● **OBJECTIVE**:
Copy every line of the records below word for word, changing nothing.

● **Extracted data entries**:
* * * * *

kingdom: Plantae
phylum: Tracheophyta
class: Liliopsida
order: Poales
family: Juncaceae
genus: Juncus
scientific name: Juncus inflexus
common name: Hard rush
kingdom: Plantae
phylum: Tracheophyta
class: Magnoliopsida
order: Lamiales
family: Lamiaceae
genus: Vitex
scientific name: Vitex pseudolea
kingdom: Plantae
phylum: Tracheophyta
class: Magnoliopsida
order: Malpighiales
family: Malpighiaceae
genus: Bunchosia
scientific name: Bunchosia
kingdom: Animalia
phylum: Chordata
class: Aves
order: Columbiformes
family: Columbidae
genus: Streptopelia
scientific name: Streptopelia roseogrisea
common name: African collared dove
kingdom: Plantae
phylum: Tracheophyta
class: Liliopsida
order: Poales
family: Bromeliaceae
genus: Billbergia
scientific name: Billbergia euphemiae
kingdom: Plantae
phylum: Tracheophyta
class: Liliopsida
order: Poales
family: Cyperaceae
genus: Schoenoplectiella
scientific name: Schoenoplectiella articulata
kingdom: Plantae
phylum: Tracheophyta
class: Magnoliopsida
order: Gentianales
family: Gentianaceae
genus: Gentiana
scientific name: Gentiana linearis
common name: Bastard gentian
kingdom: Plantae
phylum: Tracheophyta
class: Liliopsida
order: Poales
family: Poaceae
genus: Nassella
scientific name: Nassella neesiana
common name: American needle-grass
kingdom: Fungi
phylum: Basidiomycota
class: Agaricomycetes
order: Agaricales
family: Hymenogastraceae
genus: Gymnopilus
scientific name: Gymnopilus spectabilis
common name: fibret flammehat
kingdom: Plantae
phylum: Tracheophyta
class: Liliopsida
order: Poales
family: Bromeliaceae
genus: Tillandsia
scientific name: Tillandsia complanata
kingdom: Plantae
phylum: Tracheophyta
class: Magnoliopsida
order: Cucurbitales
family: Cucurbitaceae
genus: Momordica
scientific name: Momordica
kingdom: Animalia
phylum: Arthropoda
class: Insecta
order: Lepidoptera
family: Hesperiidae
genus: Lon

* * * * *

● **SOLUTION BELOW**:
kingdom: Plantae
phylum: Tracheophyta
class: Liliopsida
order: Poales
family: Juncaceae
genus: Juncus
scientific name: Juncus inflexus
common name: Hard rush
kingdom: Plantae
phylum: Tracheophyta
class: Magnoliopsida
order: Lamiales
family: Lamiaceae
genus: Vitex
scientific name: Vitex pseudolea
kingdom: Plantae
phylum: Tracheophyta
class: Magnoliopsida
order: Malpighiales
family: Malpighiaceae
genus: Bunchosia
scientific name: Bunchosia
kingdom: Animalia
phylum: Chordata
class: Aves
order: Columbiformes
family: Columbidae
genus: Streptopelia
scientific name: Streptopelia roseogrisea
common name: African collared dove
kingdom: Plantae
phylum: Tracheophyta
class: Liliopsida
order: Poales
family: Bromeliaceae
genus: Billbergia
scientific name: Billbergia euphemiae
kingdom: Plantae
phylum: Tracheophyta
class: Liliopsida
order: Poales
family: Cyperaceae
genus: Schoenoplectiella
scientific name: Schoenoplectiella articulata
kingdom: Plantae
phylum: Tracheophyta
class: Magnoliopsida
order: Gentianales
family: Gentianaceae
genus: Gentiana
scientific name: Gentiana linearis
common name: Bastard gentian
kingdom: Plantae
phylum: Tracheophyta
class: Liliopsida
order: Poales
family: Poaceae
genus: Nassella
scientific name: Nassella neesiana
common name: American needle-grass
kingdom: Fungi
phylum: Basidiomycota
class: Agaricomycetes
order: Agaricales
family: Hymenogastraceae
genus: Gymnopilus
scientific name: Gymnopilus spectabilis
common name: fibret flammehat
kingdom: Plantae
phylum: Tracheophyta
class: Liliopsida
order: Poales
family: Bromeliaceae
genus: Tillandsia
scientific name: Tillandsia complanata
kingdom: Plantae
phylum: Tracheophyta
class: Magnoliopsida
order: Cucurbitales
family: Cucurbitaceae
genus: Momordica
scientific name: Momordica
kingdom: Animalia
phylum: Arthropoda
class: Insecta
order: Lepidoptera
family: Hesperiidae
genus: Lon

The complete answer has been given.